This is a rather specialized procedure for converting covariance matrices derived from scores of a multivariate analysis (such as principal component analysis, PCA) back to the coordinate system of the original landmarks. It is only needed for covariance matrices that have been imported from an external program into MorphoJ, for instance, after a quantitative genetic analysis.
An example of an application is quantitative genetics: the data are first set up in MorphoJ, a PCA is run, the dataset of PC scores is exported to a text file, and the genetic, phenotypic and environmental covariance matrices are estimated using other software (using all or a subset of the PCs). To perform morphometric analyses of these covariance matrices, they need to be imported into MorphoJ and converted back to the coordinate system of the original landmarks (e.g. Klingenberg et al. 2010).
Note: to convert a covariance matrix back to landmark coordinates, the covariance matrix must be attached to the dataset of scores from which it was derived.
To convert such a covariance matrix to landmark coordinates, click on the icon of the covariance matrix and select Convert Covariance Matrix to Landmark Coordinates from the Variation menu. A dialog box like the following will appear.
The two lists at the top of the dialog box are for selecting the set of variables to be used in the computation. This must be exactly the same set that was used in the external analysis that created the covariance matrix.

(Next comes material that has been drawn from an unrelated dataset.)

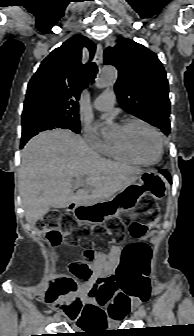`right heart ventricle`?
Returning a JSON list of instances; mask_svg holds the SVG:
<instances>
[{"mask_svg": "<svg viewBox=\"0 0 194 336\" xmlns=\"http://www.w3.org/2000/svg\"><path fill=\"white\" fill-rule=\"evenodd\" d=\"M102 154L117 162L137 164L136 161L127 156L115 143H107Z\"/></svg>", "mask_w": 194, "mask_h": 336, "instance_id": "1", "label": "right heart ventricle"}]
</instances>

If the number of variables selected is the same as the dimensions in the covariance matrix, the message "The number of variables included is correct." is displayed below the two lists. If the number of variables selected does not match the number in the dataset, the message appears in red and indicates the number of variables to be included or excluded.
Finally, there are options for scaling the covariance matrix if the covariance matrix has been set to a different scale from that of the Procrustes units used in geometric morphometrics (e.g. by multiplying the scores by a factor of 1000 to reduce the effects of rounding error in the external analyses -- in that case, the covariances would be too big by a factor of one million!). There is a text field for entering a scale factor and there is a choice whether this is the factor that has been applied to the svores before producing the covariance matrix, whether it is the factor applied to the covariance matrix itself, or whether it is the factor that should be applied to the covariance matrix that was imported.
Clicking the Accept button will start the transformation and produce a new covariance matrix in the coordinate system of the original landmark coordinates. Clicking Cancel will abort the procedure.
Klingenberg, C. P., V. Debat, and D. A. Roff. 2010. Quantitative genetics of shape in cricket wings: developmental integration in a functional structure. Evolution 64:2935–2951.